### Job A
Output the passage on cache baselines word for word, everything from "Baseline-3 has a" down to "and 3 architectures.".
### Job B
List the proposed policies that the passage on cache baselines says are not included in the baseline architectures.
### Job C
Resume the passage on cache baselines from the point where it stops.
[[ Extracted text, beginning ]]
At L1, Baseline-1 uses a write-through policy. As a result, L1 contains no dirty blocks. Baseline-1 uses the least amount of backup energy during a power failure.
•

At L1, Baseline-2 uses a write-back policy. As a result, the number of LLC writes decreases. Baseline-2 improves system performance over baseline-1.
•

Baseline-3 has a 4 KB L1 cache and the same LLC and main memory sizes as in baseline-2. Baseline-3 assists in determining whether using small-size volatile memory at L1 improves performance during a stable power supply. During a power failure, our proposed backup contents are the same size as baseline-3.

Under a stable power supply, we compared baselines-1, 2, and 3 to the proposed architecture. We compared baseline-2 to the proposed architecture during frequent power failures. Proposed policies such as DBT, WBQ, and replacement policies are not included in the baselines-1,2, and 3 architectures.

V-C Results

The proposed architecture is evaluated in this section under stable power and power failures. The proposed architecture is compared with two baseline architectures.
[[ Extracted text, end ]]
[[ Data shown, beginning ]]
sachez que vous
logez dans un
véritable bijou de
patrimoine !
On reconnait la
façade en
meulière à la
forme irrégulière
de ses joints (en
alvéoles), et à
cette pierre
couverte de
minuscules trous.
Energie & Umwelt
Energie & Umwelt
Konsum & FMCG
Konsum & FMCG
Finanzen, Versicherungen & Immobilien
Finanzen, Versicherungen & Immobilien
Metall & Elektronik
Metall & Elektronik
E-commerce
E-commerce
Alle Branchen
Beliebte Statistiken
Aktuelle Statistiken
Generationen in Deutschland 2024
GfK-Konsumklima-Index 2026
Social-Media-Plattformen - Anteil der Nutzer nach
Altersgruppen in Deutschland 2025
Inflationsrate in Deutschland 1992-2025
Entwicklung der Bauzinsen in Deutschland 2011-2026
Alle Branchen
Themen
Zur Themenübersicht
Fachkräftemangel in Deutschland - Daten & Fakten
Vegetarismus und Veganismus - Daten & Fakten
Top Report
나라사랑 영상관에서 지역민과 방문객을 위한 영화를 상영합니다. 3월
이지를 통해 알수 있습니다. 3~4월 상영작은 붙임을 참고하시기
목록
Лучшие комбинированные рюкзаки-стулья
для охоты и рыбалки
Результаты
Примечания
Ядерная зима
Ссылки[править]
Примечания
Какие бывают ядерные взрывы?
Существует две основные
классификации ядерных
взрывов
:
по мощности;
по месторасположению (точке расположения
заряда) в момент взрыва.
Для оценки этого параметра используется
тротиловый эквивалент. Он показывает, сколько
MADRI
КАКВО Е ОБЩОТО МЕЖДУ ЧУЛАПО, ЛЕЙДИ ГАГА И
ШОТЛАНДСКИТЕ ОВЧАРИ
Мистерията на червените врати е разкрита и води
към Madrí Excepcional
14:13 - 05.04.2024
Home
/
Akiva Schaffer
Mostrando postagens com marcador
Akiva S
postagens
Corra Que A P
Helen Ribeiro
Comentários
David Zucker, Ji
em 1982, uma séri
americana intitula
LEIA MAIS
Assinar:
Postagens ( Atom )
[[ Data shown, end ]]
### Exercise response A
Baseline-3 has a 4 KB L1 cache and the same LLC and main memory sizes as in baseline-2. Baseline-3 assists in determining whether using small-size volatile memory at L1 improves performance during a stable power supply. During a power failure, our proposed backup contents are the same size as baseline-3.

Under a stable power supply, we compared baselines-1, 2, and 3 to the proposed architecture. We compared baseline-2 to the proposed architecture during frequent power failures. Proposed policies such as DBT, WBQ, and replacement policies are not included in the baselines-1,2, and 3 architectures.

### Exercise response B
DBT, WBQ, replacement policies

### Exercise response C
V-C1 Proposed Architecture Under Stable Power Supply

In order to reduce the system’s energy consumption, we first need to reduce the number of writes to both STT-RAM and PCM. We performed experiments to compare the number of writes for NVM in baseline and proposed architectures. All values shown in figures 3 and 4 are normalized with the baseline-1 architecture. All values shown in figure 5 are normalized with the baseline-3 architecture. Baseline-2 gets fewer writes than the proposed architecture at LLC and PCM by 14.11% and 7.84%, as shown in figure 3. Compared to baseline-1, the proposed gets 18.97% fewer writes at the LLC and 10.66% at the PCM, as shown in figure 3.

As shown in figure 4, the proposed architecture consumes 17.56% less energy than baseline-1 architecture and 4.93% more energy than baseline-2 architecture. Under a stable power supply scenario, the proposed architecture consumes less energy than baseline-1 and more energy than baseline-2.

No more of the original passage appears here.